__Saved entries__.
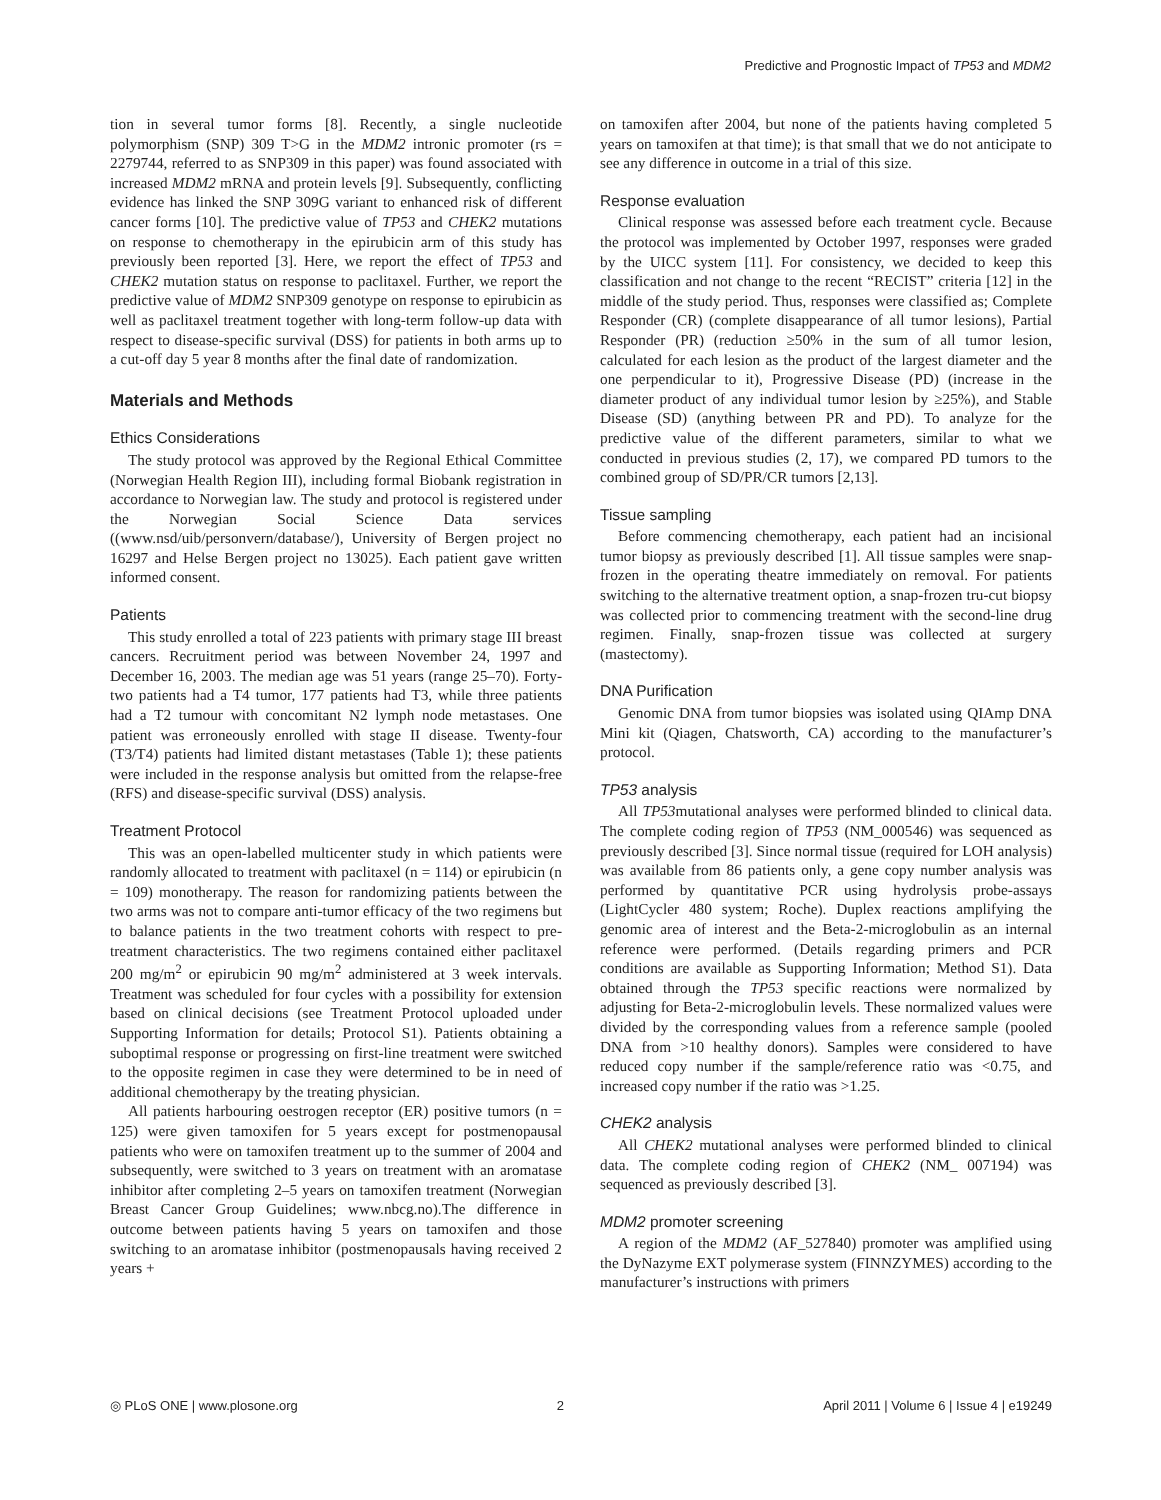Predictive and Prognostic Impact of TP53 and MDM2
tion in several tumor forms [8]. Recently, a single nucleotide polymorphism (SNP) 309 T>G in the MDM2 intronic promoter (rs = 2279744, referred to as SNP309 in this paper) was found associated with increased MDM2 mRNA and protein levels [9]. Subsequently, conflicting evidence has linked the SNP 309G variant to enhanced risk of different cancer forms [10]. The predictive value of TP53 and CHEK2 mutations on response to chemotherapy in the epirubicin arm of this study has previously been reported [3]. Here, we report the effect of TP53 and CHEK2 mutation status on response to paclitaxel. Further, we report the predictive value of MDM2 SNP309 genotype on response to epirubicin as well as paclitaxel treatment together with long-term follow-up data with respect to disease-specific survival (DSS) for patients in both arms up to a cut-off day 5 year 8 months after the final date of randomization.
Materials and Methods
Ethics Considerations
The study protocol was approved by the Regional Ethical Committee (Norwegian Health Region III), including formal Biobank registration in accordance to Norwegian law. The study and protocol is registered under the Norwegian Social Science Data services ((www.nsd/uib/personvern/database/), University of Bergen project no 16297 and Helse Bergen project no 13025). Each patient gave written informed consent.
Patients
This study enrolled a total of 223 patients with primary stage III breast cancers. Recruitment period was between November 24, 1997 and December 16, 2003. The median age was 51 years (range 25–70). Forty-two patients had a T4 tumor, 177 patients had T3, while three patients had a T2 tumour with concomitant N2 lymph node metastases. One patient was erroneously enrolled with stage II disease. Twenty-four (T3/T4) patients had limited distant metastases (Table 1); these patients were included in the response analysis but omitted from the relapse-free (RFS) and disease-specific survival (DSS) analysis.
Treatment Protocol
This was an open-labelled multicenter study in which patients were randomly allocated to treatment with paclitaxel (n = 114) or epirubicin (n = 109) monotherapy. The reason for randomizing patients between the two arms was not to compare anti-tumor efficacy of the two regimens but to balance patients in the two treatment cohorts with respect to pre-treatment characteristics. The two regimens contained either paclitaxel 200 mg/m<sup>2</sup> or epirubicin 90 mg/m<sup>2</sup> administered at 3 week intervals. Treatment was scheduled for four cycles with a possibility for extension based on clinical decisions (see Treatment Protocol uploaded under Supporting Information for details; Protocol S1). Patients obtaining a suboptimal response or progressing on first-line treatment were switched to the opposite regimen in case they were determined to be in need of additional chemotherapy by the treating physician.
All patients harbouring oestrogen receptor (ER) positive tumors (n = 125) were given tamoxifen for 5 years except for postmenopausal patients who were on tamoxifen treatment up to the summer of 2004 and subsequently, were switched to 3 years on treatment with an aromatase inhibitor after completing 2–5 years on tamoxifen treatment (Norwegian Breast Cancer Group Guidelines; www.nbcg.no).The difference in outcome between patients having 5 years on tamoxifen and those switching to an aromatase inhibitor (postmenopausals having received 2 years +
on tamoxifen after 2004, but none of the patients having completed 5 years on tamoxifen at that time); is that small that we do not anticipate to see any difference in outcome in a trial of this size.
Response evaluation
Clinical response was assessed before each treatment cycle. Because the protocol was implemented by October 1997, responses were graded by the UICC system [11]. For consistency, we decided to keep this classification and not change to the recent “RECIST” criteria [12] in the middle of the study period. Thus, responses were classified as; Complete Responder (CR) (complete disappearance of all tumor lesions), Partial Responder (PR) (reduction ≥50% in the sum of all tumor lesion, calculated for each lesion as the product of the largest diameter and the one perpendicular to it), Progressive Disease (PD) (increase in the diameter product of any individual tumor lesion by ≥25%), and Stable Disease (SD) (anything between PR and PD). To analyze for the predictive value of the different parameters, similar to what we conducted in previous studies (2, 17), we compared PD tumors to the combined group of SD/PR/CR tumors [2,13].
Tissue sampling
Before commencing chemotherapy, each patient had an incisional tumor biopsy as previously described [1]. All tissue samples were snap-frozen in the operating theatre immediately on removal. For patients switching to the alternative treatment option, a snap-frozen tru-cut biopsy was collected prior to commencing treatment with the second-line drug regimen. Finally, snap-frozen tissue was collected at surgery (mastectomy).
DNA Purification
Genomic DNA from tumor biopsies was isolated using QIAmp DNA Mini kit (Qiagen, Chatsworth, CA) according to the manufacturer’s protocol.
TP53 analysis
All TP53mutational analyses were performed blinded to clinical data. The complete coding region of TP53 (NM_000546) was sequenced as previously described [3]. Since normal tissue (required for LOH analysis) was available from 86 patients only, a gene copy number analysis was performed by quantitative PCR using hydrolysis probe-assays (LightCycler 480 system; Roche). Duplex reactions amplifying the genomic area of interest and the Beta-2-microglobulin as an internal reference were performed. (Details regarding primers and PCR conditions are available as Supporting Information; Method S1). Data obtained through the TP53 specific reactions were normalized by adjusting for Beta-2-microglobulin levels. These normalized values were divided by the corresponding values from a reference sample (pooled DNA from >10 healthy donors). Samples were considered to have reduced copy number if the sample/reference ratio was <0.75, and increased copy number if the ratio was >1.25.
CHEK2 analysis
All CHEK2 mutational analyses were performed blinded to clinical data. The complete coding region of CHEK2 (NM_ 007194) was sequenced as previously described [3].
MDM2 promoter screening
A region of the MDM2 (AF_527840) promoter was amplified using the DyNazyme EXT polymerase system (FINNZYMES) according to the manufacturer’s instructions with primers
◎ PLoS ONE | www.plosone.org 2 April 2011 | Volume 6 | Issue 4 | e19249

__Activity__. Nothing in the records should be changed in the copy, but the pictures must be left out.

__Task answer__.
Predictive and Prognostic Impact of TP53 and MDM2
tion in several tumor forms [8]. Recently, a single nucleotide polymorphism (SNP) 309 T>G in the MDM2 intronic promoter (rs = 2279744, referred to as SNP309 in this paper) was found associated with increased MDM2 mRNA and protein levels [9]. Subsequently, conflicting evidence has linked the SNP 309G variant to enhanced risk of different cancer forms [10]. The predictive value of TP53 and CHEK2 mutations on response to chemotherapy in the epirubicin arm of this study has previously been reported [3]. Here, we report the effect of TP53 and CHEK2 mutation status on response to paclitaxel. Further, we report the predictive value of MDM2 SNP309 genotype on response to epirubicin as well as paclitaxel treatment together with long-term follow-up data with respect to disease-specific survival (DSS) for patients in both arms up to a cut-off day 5 year 8 months after the final date of randomization.
Materials and Methods
Ethics Considerations
The study protocol was approved by the Regional Ethical Committee (Norwegian Health Region III), including formal Biobank registration in accordance to Norwegian law. The study and protocol is registered under the Norwegian Social Science Data services ((www.nsd/uib/personvern/database/), University of Bergen project no 16297 and Helse Bergen project no 13025). Each patient gave written informed consent.
Patients
This study enrolled a total of 223 patients with primary stage III breast cancers. Recruitment period was between November 24, 1997 and December 16, 2003. The median age was 51 years (range 25–70). Forty-two patients had a T4 tumor, 177 patients had T3, while three patients had a T2 tumour with concomitant N2 lymph node metastases. One patient was erroneously enrolled with stage II disease. Twenty-four (T3/T4) patients had limited distant metastases (Table 1); these patients were included in the response analysis but omitted from the relapse-free (RFS) and disease-specific survival (DSS) analysis.
Treatment Protocol
This was an open-labelled multicenter study in which patients were randomly allocated to treatment with paclitaxel (n = 114) or epirubicin (n = 109) monotherapy. The reason for randomizing patients between the two arms was not to compare anti-tumor efficacy of the two regimens but to balance patients in the two treatment cohorts with respect to pre-treatment characteristics. The two regimens contained either paclitaxel 200 mg/m<sup>2</sup> or epirubicin 90 mg/m<sup>2</sup> administered at 3 week intervals. Treatment was scheduled for four cycles with a possibility for extension based on clinical decisions (see Treatment Protocol uploaded under Supporting Information for details; Protocol S1). Patients obtaining a suboptimal response or progressing on first-line treatment were switched to the opposite regimen in case they were determined to be in need of additional chemotherapy by the treating physician.
All patients harbouring oestrogen receptor (ER) positive tumors (n = 125) were given tamoxifen for 5 years except for postmenopausal patients who were on tamoxifen treatment up to the summer of 2004 and subsequently, were switched to 3 years on treatment with an aromatase inhibitor after completing 2–5 years on tamoxifen treatment (Norwegian Breast Cancer Group Guidelines; www.nbcg.no).The difference in outcome between patients having 5 years on tamoxifen and those switching to an aromatase inhibitor (postmenopausals having received 2 years +
on tamoxifen after 2004, but none of the patients having completed 5 years on tamoxifen at that time); is that small that we do not anticipate to see any difference in outcome in a trial of this size.
Response evaluation
Clinical response was assessed before each treatment cycle. Because the protocol was implemented by October 1997, responses were graded by the UICC system [11]. For consistency, we decided to keep this classification and not change to the recent “RECIST” criteria [12] in the middle of the study period. Thus, responses were classified as; Complete Responder (CR) (complete disappearance of all tumor lesions), Partial Responder (PR) (reduction ≥50% in the sum of all tumor lesion, calculated for each lesion as the product of the largest diameter and the one perpendicular to it), Progressive Disease (PD) (increase in the diameter product of any individual tumor lesion by ≥25%), and Stable Disease (SD) (anything between PR and PD). To analyze for the predictive value of the different parameters, similar to what we conducted in previous studies (2, 17), we compared PD tumors to the combined group of SD/PR/CR tumors [2,13].
Tissue sampling
Before commencing chemotherapy, each patient had an incisional tumor biopsy as previously described [1]. All tissue samples were snap-frozen in the operating theatre immediately on removal. For patients switching to the alternative treatment option, a snap-frozen tru-cut biopsy was collected prior to commencing treatment with the second-line drug regimen. Finally, snap-frozen tissue was collected at surgery (mastectomy).
DNA Purification
Genomic DNA from tumor biopsies was isolated using QIAmp DNA Mini kit (Qiagen, Chatsworth, CA) according to the manufacturer’s protocol.
TP53 analysis
All TP53mutational analyses were performed blinded to clinical data. The complete coding region of TP53 (NM_000546) was sequenced as previously described [3]. Since normal tissue (required for LOH analysis) was available from 86 patients only, a gene copy number analysis was performed by quantitative PCR using hydrolysis probe-assays (LightCycler 480 system; Roche). Duplex reactions amplifying the genomic area of interest and the Beta-2-microglobulin as an internal reference were performed. (Details regarding primers and PCR conditions are available as Supporting Information; Method S1). Data obtained through the TP53 specific reactions were normalized by adjusting for Beta-2-microglobulin levels. These normalized values were divided by the corresponding values from a reference sample (pooled DNA from >10 healthy donors). Samples were considered to have reduced copy number if the sample/reference ratio was <0.75, and increased copy number if the ratio was >1.25.
CHEK2 analysis
All CHEK2 mutational analyses were performed blinded to clinical data. The complete coding region of CHEK2 (NM_ 007194) was sequenced as previously described [3].
MDM2 promoter screening
A region of the MDM2 (AF_527840) promoter was amplified using the DyNazyme EXT polymerase system (FINNZYMES) according to the manufacturer’s instructions with primers
◎ PLoS ONE | www.plosone.org 2 April 2011 | Volume 6 | Issue 4 | e19249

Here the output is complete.